[Prompt] Please reproduce the stretch from the line containing "Presented here are" through the line containing "0.313575, 0.941723, -0.069036]]", renaming "lens line" to "camera line" and keeping everything else unchanged. Leave the pictures out of your answer.

[Input for this task]
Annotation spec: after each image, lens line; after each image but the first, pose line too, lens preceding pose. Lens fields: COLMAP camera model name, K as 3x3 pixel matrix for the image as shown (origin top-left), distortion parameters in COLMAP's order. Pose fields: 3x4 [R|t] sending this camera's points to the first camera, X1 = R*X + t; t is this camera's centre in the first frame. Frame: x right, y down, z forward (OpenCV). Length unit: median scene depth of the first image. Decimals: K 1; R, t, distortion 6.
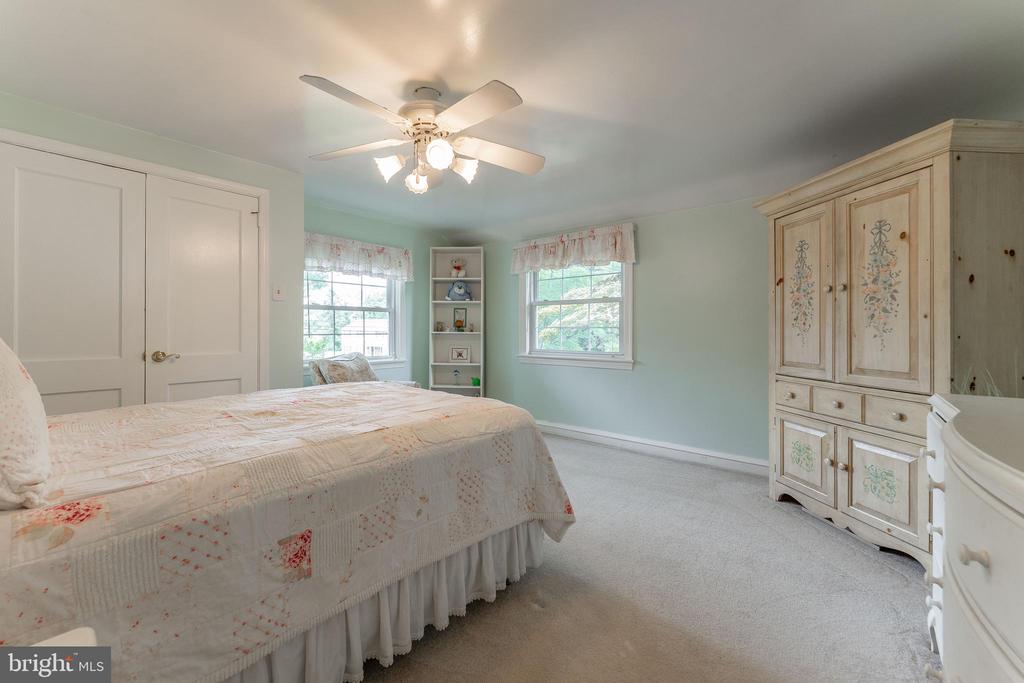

---

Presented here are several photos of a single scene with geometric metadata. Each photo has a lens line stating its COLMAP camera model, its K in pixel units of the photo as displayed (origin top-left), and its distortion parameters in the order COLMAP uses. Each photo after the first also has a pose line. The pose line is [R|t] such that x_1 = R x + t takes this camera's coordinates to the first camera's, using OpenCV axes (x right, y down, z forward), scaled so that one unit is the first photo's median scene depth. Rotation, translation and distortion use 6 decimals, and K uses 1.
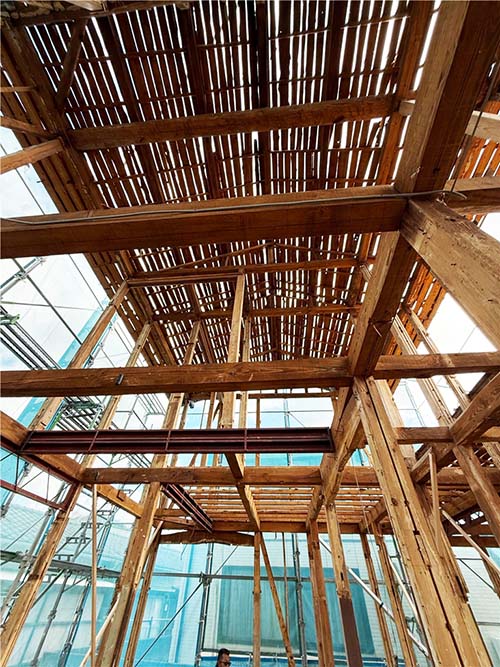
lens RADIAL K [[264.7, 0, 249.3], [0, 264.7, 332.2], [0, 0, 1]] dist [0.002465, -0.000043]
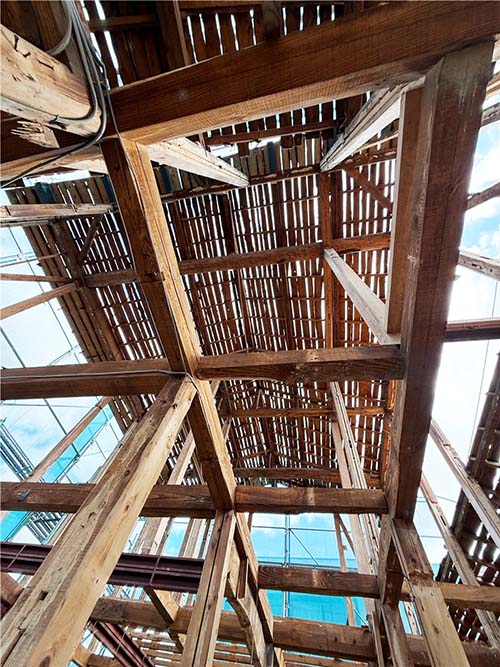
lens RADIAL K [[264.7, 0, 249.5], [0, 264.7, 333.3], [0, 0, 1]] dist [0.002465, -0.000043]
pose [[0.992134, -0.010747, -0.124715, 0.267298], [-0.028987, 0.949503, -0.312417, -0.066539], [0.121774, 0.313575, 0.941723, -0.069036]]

[Answer area]
Presented here are several photos of a single scene with geometric metadata. Each photo has a camera line stating its COLMAP camera model, its K in pixel units of the photo as displayed (origin top-left), and its distortion parameters in the order COLMAP uses. Each photo after the first also has a pose line. The pose line is [R|t] such that x_1 = R x + t takes this camera's coordinates to the first camera's, using OpenCV axes (x right, y down, z forward), scaled so that one unit is the first photo's median scene depth. Rotation, translation and distortion use 6 decimals, and K uses 1.
lens RADIAL K [[264.7, 0, 249.3], [0, 264.7, 332.2], [0, 0, 1]] dist [0.002465, -0.000043]
lens RADIAL K [[264.7, 0, 249.5], [0, 264.7, 333.3], [0, 0, 1]] dist [0.002465, -0.000043]
pose [[0.992134, -0.010747, -0.124715, 0.267298], [-0.028987, 0.949503, -0.312417, -0.066539], [0.121774, 0.313575, 0.941723, -0.069036]]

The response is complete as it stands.